Smith also won praise for his vivid cinemtography on Nicolas Winding Refn’s Bangkok crime drama Only God Forgives, starring Ryan Gosling. It’s also part of the festival and is anchored by a solid performance from Thai actor Vithaya Pansringarm, portraying a mystical avenging-angel vigilante.
Another world premiere will be Glory Days, a shaggy-dog comedy about a broken-up 1990s American rock band that’s offered a deal to reunite for reality TV. The lads end up in Pattaya, where they aim to turn back the clock on their mid-life crises. Long in the works, it’s directed by pop-music scion Roy Alfred Jr. Producers include veteran Thailand-based casting director Kaprice Kea, Ivy Isenberg and Tim Carr, a music-industry veteran who died in Pattaya a year ago.
An ambitious adaptation of Joseph Conrad’s The Secret Sharer will also flicker to life for the first time. Directed by Peter Fudakowski, producer of the Oscar-winning Tsotsi, The Secret Sharer involves a troubled ship’s captain (Jack Laskey) who rescues a young Chinese woman (Zhu Zhu from Cloud Atlas) from the sea.
Most of the foreign film productions in Thailand are Indian, and among those from the past year was Bhaag Milkha Bhagg, an award-winning biopic of “the Flying Sikh”, runner Milka Singh, who represented India in three Olympics and won a gold medal at the Commonwealth Games.
Hong Kong and Chinese cinema have long had close ties to Thailand, ties perhaps best represented by Hong Kong twins Danny and Oxide Pang, who started their careers working in Thailand with such films as the original Bangkok Dangerous and The Eye.
The Pang brothers' latest is Out of Inferno, which has Bangkok standing in for a southern China metropolis. The disaster drama follows firefighters battling a high-rise blaze on the hottest day in 50 years. Notably, it'll be screened in 3D.

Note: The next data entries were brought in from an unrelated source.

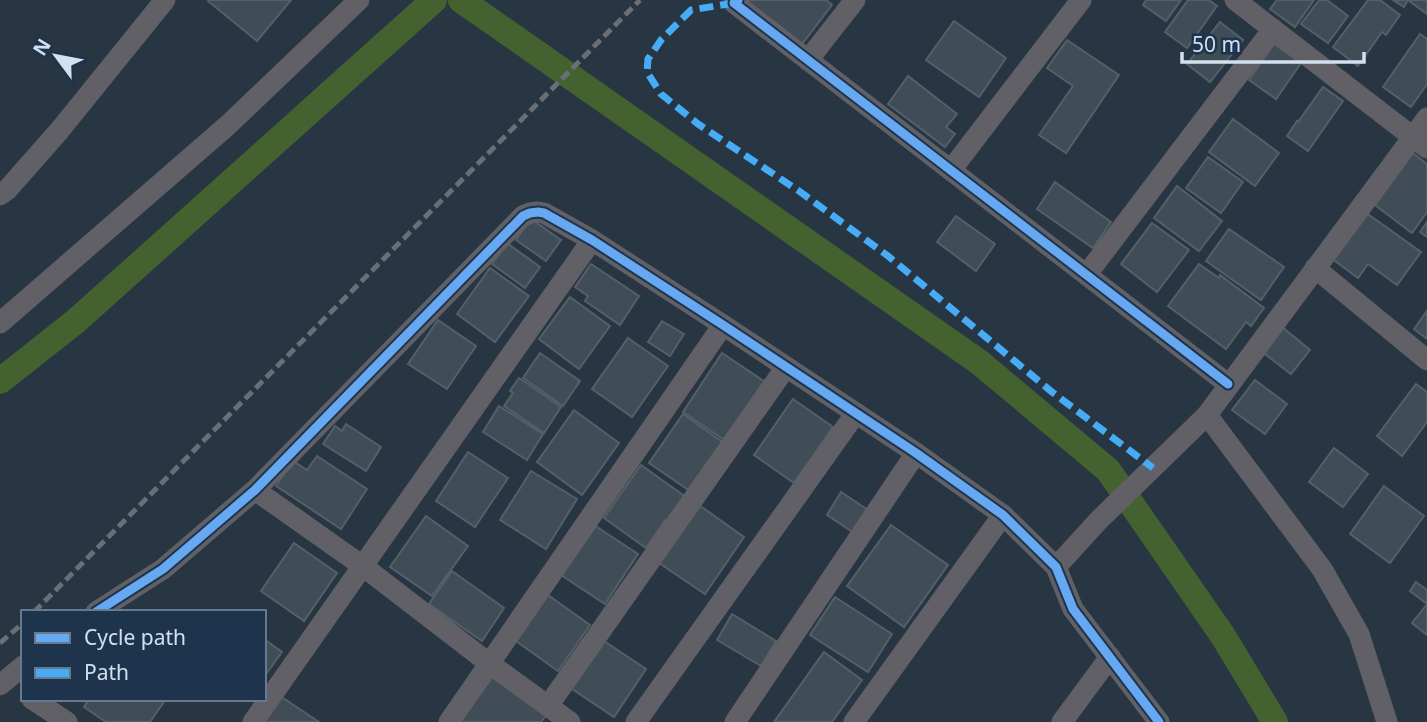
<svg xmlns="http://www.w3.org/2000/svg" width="1427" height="722" font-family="'Noto Sans',sans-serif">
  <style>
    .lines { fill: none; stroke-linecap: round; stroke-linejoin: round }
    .canal { stroke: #446230; stroke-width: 26 }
    .building { fill: #404c56; stroke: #53606a; stroke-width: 2 }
    .street { stroke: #616066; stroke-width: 21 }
    .rail { stroke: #6a6e75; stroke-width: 5; stroke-dasharray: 10 5; stroke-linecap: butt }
    .quiet { stroke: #46acf6; stroke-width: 7; stroke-dasharray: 14 7; stroke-linecap: butt }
    .cycleway-casing { stroke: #1e344d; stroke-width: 13 }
    .cycleway { stroke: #66a8f1; stroke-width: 9 }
  </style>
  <rect width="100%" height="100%" fill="#283542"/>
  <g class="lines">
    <g class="canal">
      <polyline points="461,0 979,362 1108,470 1223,636 1275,722"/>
      <polyline points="0,381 76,321 434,0"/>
    </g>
  </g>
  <g class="building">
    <polygon points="209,0 291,0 257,41 208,1"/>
    <polygon points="748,0 826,0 832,5 802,44 747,1"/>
    <polygon points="1146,0 1181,0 1166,21 1143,5"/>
    <polygon points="1188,0 1209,0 1217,6 1187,48 1165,32"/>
    <polygon points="1277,0 1314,0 1295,27 1270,9"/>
    <polygon points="1319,0 1327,0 1348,16 1328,43 1301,24"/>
    <polygon points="1368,0 1380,0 1400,15 1386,35 1382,32 1358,66 1333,47"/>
    <polygon points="1393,0 1408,0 1404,7"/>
    <polygon points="1410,0 1427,0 1427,14 1409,1"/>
    <polygon points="954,21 1006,58 979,97 926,60"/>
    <polygon points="1220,22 1243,40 1210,82 1187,64"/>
    <polygon points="1420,34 1427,39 1427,84 1411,107 1383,87"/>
    <polygon points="1067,40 1119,75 1066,153 1039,135 1073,86 1047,68"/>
    <polygon points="1274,44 1301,63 1276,99 1249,80"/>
    <polygon points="908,76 957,114 946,127 955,134 945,147 888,104"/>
    <polygon points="1323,87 1343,101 1308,151 1287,136 1297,121 1298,122"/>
    <polygon points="1233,119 1279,153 1255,186 1209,152"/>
    <polygon points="1413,153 1427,164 1427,212 1412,233 1375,205"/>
    <polygon points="1208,157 1243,182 1221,213 1186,188"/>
    <polygon points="1055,182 1111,222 1093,248 1037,209"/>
    <polygon points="1177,186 1222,221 1199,251 1154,218"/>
    <polygon points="1365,212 1421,252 1397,285 1368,264 1358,278 1331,258"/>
    <polygon points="956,216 995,244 976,271 937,242"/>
    <polygon points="530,218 561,240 546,261 516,240"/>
    <polygon points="1427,222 1427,237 1420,232"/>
    <polygon points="1152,223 1189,250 1157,292 1121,264"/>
    <polygon points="1229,229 1284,267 1261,300 1206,261"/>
    <polygon points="507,243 540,267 525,288 492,264"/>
    <polygon points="591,264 639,296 620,325 585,301 588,296 575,287"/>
    <polygon points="1199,264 1219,278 1220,275 1264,308 1251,326 1246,322 1226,349 1168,306"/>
    <polygon points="490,268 529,296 495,342 457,314"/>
    <polygon points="570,297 610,326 579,369 539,339"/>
    <polygon points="1427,311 1427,339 1414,329"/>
    <polygon points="438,320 476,346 447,389 408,364"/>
    <polygon points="662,321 684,334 670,356 648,342"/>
    <polygon points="1281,326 1310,350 1291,374 1261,351"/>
    <polygon points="628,338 668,366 632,417 592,389"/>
    <polygon points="540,353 580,381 563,406 523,378"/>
    <polygon points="722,353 765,382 726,441 683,412"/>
    <polygon points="519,378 561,407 544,433 504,406 513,393 510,391"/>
    <polygon points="1255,380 1287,404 1265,434 1232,410"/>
    <polygon points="1416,384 1427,392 1427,422 1402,456 1377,436"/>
    <polygon points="793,399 833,427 794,483 754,455"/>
    <polygon points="499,406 543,434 527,460 483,432"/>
    <polygon points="574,410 619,443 582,495 537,462"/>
    <polygon points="683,414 724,443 690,491 649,463"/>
    <polygon points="346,424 381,447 366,471 323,444 335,426 342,431"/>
    <polygon points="1334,448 1368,474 1343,507 1309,482"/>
    <polygon points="468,452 508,478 475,527 436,501"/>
    <polygon points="317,456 367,489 341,529 276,486 293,461 307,470"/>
    <polygon points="641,465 690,500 672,524 665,520 646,548 604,518"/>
    <polygon points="531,471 577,499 546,549 500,520"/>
    <polygon points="1384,486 1424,516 1390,563 1350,534"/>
    <polygon points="841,492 871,512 857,535 827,515"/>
    <polygon points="699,505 744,537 705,594 659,563"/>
    <polygon points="426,516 468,546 432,596 390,567"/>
    <polygon points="594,525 638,554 605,604 561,575"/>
    <polygon points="891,525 948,565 904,627 847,586"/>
    <polygon points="294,543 337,573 304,621 261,591"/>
    <polygon points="452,571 504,608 482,641 429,604"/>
    <polygon points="1416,582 1427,590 1427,635 1412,623 1427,604 1410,591"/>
    <polygon points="548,595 590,625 558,671 516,641"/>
    <polygon points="835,597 892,634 868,672 810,635"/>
    <polygon points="732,614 776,641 761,666 717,640"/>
    <polygon points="264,639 282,652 264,677"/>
    <polygon points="601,639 646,669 614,717 569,687"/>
    <polygon points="824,652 862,680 832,722 774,722"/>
    <polygon points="494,675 547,714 541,722 460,722"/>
    <polygon points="280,696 319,722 263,722"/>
    <polygon points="89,699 166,699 150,722 106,722 84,707"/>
  </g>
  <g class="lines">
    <g class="street">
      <polyline points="738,0 734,3 1228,384"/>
      <polyline points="1235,0 1427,148"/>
      <polyline points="808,60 855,0"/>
      <polyline points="951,170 1081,0"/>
      <polyline points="0,195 7,190 59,131 165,0"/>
      <polyline points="1315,268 1427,360"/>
      <polyline points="1087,274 1273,29"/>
      <polyline points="0,323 228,125 359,0"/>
      <polyline points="1207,415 1322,569 1359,634 1387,722"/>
      <polyline points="255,490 364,567 490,664 570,722"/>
      <polyline points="1056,567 1099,520 1207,415 1427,118"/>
      <polyline points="96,612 163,569 255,490 523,216 530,213 538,212 544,213 592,240 723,325 916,453 1003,515 1056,567 1073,609 1159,722"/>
      <polyline points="0,685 23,666"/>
      <polyline points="32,699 67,722"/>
      <polyline points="548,706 786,367"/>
      <polyline points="253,722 592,240"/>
      <polyline points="449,722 723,325"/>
      <polyline points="636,722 856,413"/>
      <polyline points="735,722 916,453"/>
      <polyline points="854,722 1003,515"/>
      <polyline points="1062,722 1110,657"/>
    </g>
    <g class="rail">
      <polyline points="34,612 640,0"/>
      <polyline points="0,643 23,623"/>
    </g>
    <polyline class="quiet" points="734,3 691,10 661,40 648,59 647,72 661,94 698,124 799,191 888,256 1052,392 1153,468"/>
    <defs>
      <g id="cycleway">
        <polyline points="738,0 734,3 1228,384"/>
        <polyline points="96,612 163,569 255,490 523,216 530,213 538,212 544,213 592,240 723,325 916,453 1003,515 1056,567 1073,609 1159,722"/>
      </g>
    </defs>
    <use href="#cycleway" class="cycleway-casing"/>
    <use href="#cycleway" class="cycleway"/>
  </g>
  <rect x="21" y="610" width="245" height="91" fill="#1e344d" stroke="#66798e" stroke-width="2"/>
  <rect x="35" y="633" width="35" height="10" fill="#66a8f1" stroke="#66798e" stroke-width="2"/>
  <text x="84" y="645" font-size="21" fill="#d2e0f0">Cycle path</text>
  <rect x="35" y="668" width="35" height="10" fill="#46acf6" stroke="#66798e" stroke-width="2"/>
  <text x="84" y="680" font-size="21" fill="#d2e0f0">Path</text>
  <g transform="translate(56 56) rotate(302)" stroke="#1e344d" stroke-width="5" paint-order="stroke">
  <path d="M0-5L12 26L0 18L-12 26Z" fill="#d2e0f0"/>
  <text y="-10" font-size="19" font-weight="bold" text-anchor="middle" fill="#d2e0f0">N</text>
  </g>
  <path d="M1182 52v10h182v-10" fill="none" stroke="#d2e0f0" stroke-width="3.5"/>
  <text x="1192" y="52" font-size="21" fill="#d2e0f0" stroke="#1e344d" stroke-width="5" paint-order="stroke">50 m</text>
</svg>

Also from Hong Kong/China is Benny Chan's The White Storm, about an undercover Chinese cop infiltrating a drugs gang in Thailand. Sean Lau, Louis Koo and Nick Cheung star. Among the local talents taking part in the film is transgender beauty queen “Poy” Treechada Petcharat, who has a huge fanbase in China and Hong Kong.
The theme of this year’s festival is “Thailand – Take 2 – Action!” And in keeping with that, many films will showcase the talent of Thai stunt performers. They range from older films like Street Fighter: The Legend of Chun Li to big-screen premieres of direct-to-video sequels like the well-regarded Ninja: Shadow of a Tear, starring Scott Adkins.

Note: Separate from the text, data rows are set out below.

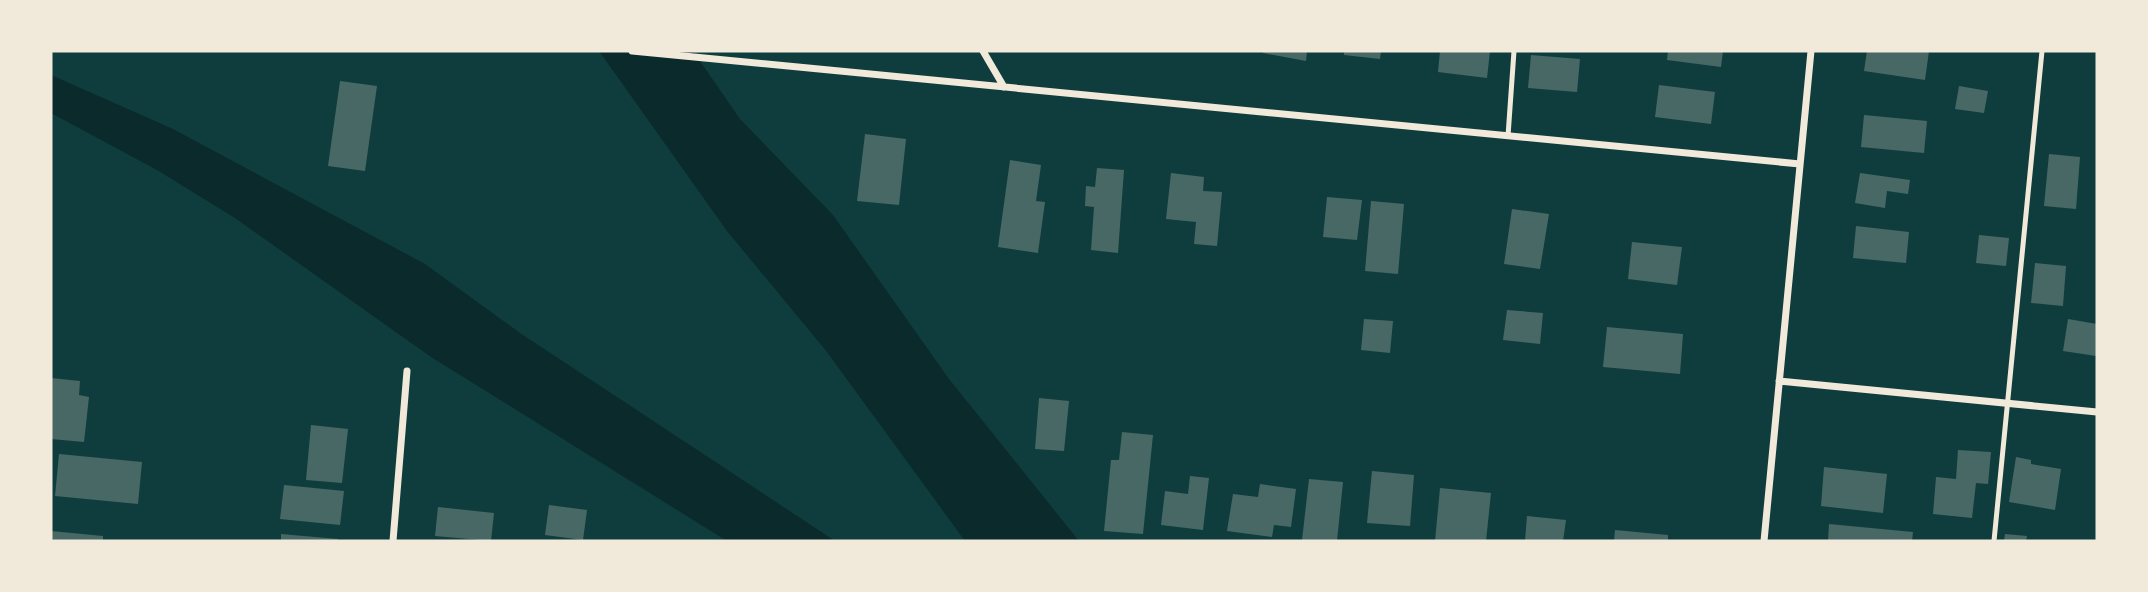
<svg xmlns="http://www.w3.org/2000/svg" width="2148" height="592" font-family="Signika,sans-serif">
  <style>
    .water { fill: #0a2a2b }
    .building { fill: #486865 }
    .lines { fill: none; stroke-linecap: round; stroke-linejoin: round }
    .service { stroke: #f1e9da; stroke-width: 5 }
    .minor { stroke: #f1e9da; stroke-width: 7 }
  </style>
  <rect width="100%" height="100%" fill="#0f3d3e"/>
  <path class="water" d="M 599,51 L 693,51 L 740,119 L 833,215 L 949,379 L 1079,541 L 965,541 L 827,352 L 727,231 Z
    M 51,75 L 173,129 L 425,264 L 520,333 L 835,541 L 727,541 L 431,357 L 235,218 L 157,170 L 51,113 Z"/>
  <path class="building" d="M 1263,51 L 1307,51 L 1306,61 L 1263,53 Z
    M 1344,51 L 1381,51 L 1380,59 L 1344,55 Z
    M 1440,51 L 1490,51 L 1487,78 L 1438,72 Z
    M 1668,51 L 1723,51 L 1721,67 L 1667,60 Z
    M 1867,51 L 1929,51 L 1925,80 L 1864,71 Z
    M 1531,55 L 1580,59 L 1577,92 L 1528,88 Z
    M 340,81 L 377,86 L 365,171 L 328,166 Z
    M 1659,85 L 1715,92 L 1711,124 L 1655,117 Z
    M 1959,86 L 1988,91 L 1984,113 L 1955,109 Z
    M 1864,115 L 1927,121 L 1924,153 L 1861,147 Z
    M 865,134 L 906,139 L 899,205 L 857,201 Z
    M 2049,154 L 2080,157 L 2076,209 L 2044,206 Z
    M 1010,160 L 1041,165 L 1036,201 L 1045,202 L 1038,253 L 998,247 Z
    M 1097,168 L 1124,170 L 1118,253 L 1091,250 L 1094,207 L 1085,206 L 1086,186 L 1095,187 Z
    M 1171,173 L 1204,177 L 1203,191 L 1222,192 L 1217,246 L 1194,244 L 1196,222 L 1166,219 Z
    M 1860,173 L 1910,180 L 1908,194 L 1887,191 L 1885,208 L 1855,203 Z
    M 1327,197 L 1362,200 L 1357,240 L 1323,237 Z
    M 1371,201 L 1404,204 L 1398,274 L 1365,271 Z
    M 1512,209 L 1549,214 L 1540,269 L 1504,264 Z
    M 1856,226 L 1909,232 L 1906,263 L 1853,258 Z
    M 1979,235 L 2009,238 L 2006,266 L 1976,263 Z
    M 1632,242 L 1682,247 L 1677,285 L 1628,279 Z
    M 2035,263 L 2066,266 L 2063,306 L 2031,303 Z
    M 1507,310 L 1543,313 L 1540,344 L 1503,340 Z
    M 1364,319 L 1393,321 L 1390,353 L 1361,350 Z
    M 2068,319 L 2097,324 L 2096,356 L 2063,351 Z
    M 1607,327 L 1683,334 L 1680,374 L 1603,367 Z
    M 51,378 L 80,381 L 79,395 L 89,397 L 84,442 L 51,439 Z
    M 1039,398 L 1069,401 L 1064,451 L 1035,449 Z
    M 311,425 L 348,429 L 342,483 L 306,480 Z
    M 1122,432 L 1153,435 L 1143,534 L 1104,531 L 1111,460 L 1119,460 Z
    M 1958,450 L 1991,452 L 1988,484 L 1976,483 L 1972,518 L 1933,514 L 1936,477 L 1956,479 Z
    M 59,454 L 142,462 L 138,504 L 55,496 Z
    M 2016,457 L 2031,460 L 2031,464 L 2061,469 L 2055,510 L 2009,502 Z
    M 1824,467 L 1887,474 L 1883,513 L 1821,506 Z
    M 1372,471 L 1414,475 L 1410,526 L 1367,523 Z
    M 1190,476 L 1209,478 L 1203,530 L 1161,525 L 1165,491 L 1188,494 Z
    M 1309,479 L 1343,482 L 1337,541 L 1302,540 Z
    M 1260,484 L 1296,489 L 1291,527 L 1274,525 L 1272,537 L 1227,531 L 1233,494 L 1258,497 Z
    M 284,485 L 344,491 L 340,525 L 280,519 Z
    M 1440,488 L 1491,493 L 1486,541 L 1435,541 Z
    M 549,505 L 587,510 L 583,540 L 545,535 Z
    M 438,507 L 494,513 L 491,541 L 435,536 Z
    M 1527,516 L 1566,520 L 1563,541 L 1525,541 Z
    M 1829,524 L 1913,532 L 1912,541 L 1828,541 Z
    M 1615,530 L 1668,535 L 1668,541 L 1614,541 Z
    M 51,531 L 103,536 L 103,541 L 51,541 Z
    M 281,534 L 338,539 L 338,541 L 281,541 Z
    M 2005,534 L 2027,536 L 2026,541 L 2004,541 Z"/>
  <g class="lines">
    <path class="service" d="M 1508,136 L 1514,51
      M 1994,541 L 2042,51"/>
    <path class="minor" d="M 632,51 L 1800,164
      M 983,51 L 1004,87
      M 1779,381 L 2097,412
      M 393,541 L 407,371
      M 1764,541 L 1811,51"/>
  </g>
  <rect width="2148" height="592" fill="none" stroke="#f1e9da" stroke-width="105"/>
</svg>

There's also the cheese-laden cable-TV staple The Scorpion King 3, which features Krystal Vee, a Thai starlet who is the current reigning queen of international film productions in Thailand. She also appears in Street Fighter, Trafficker and another festival entry, The Lazarus Papers, a thriller that also stars Gary Daniels, Danny Trejo and Bai Ling.
Also premiering will be A Stranger in Paradise, a crime thriller directed by Corrado Jay Boccia and starring Colin Egglesfield, Catalina Sandino Moreno, Byron Mann and Stuart Townsend.
And there's the apocalyptic thriller The Mark: Redemption, directed by James Chankin and starring Craig Sheffer, Sonia Couling, Eric Roberts and Gary Daniels.
Many of the screenings will have question-and-answer sessions with the film crews.
As with last year’s first edition of the Thailand International Destination Film Festival, the centerpiece is the Amazing Thailand Film Challenge, in which dozens of young filmmakers from around the region are given airfare, four nights’ accomodation, a budget of 30,000 baht and local production support to make short films and compete for prizes totalling 1.2 million baht.
The Thailand International Film Destination Festival has three screenings daily from April 22 to 28 at Paragon Cineplex. All are free.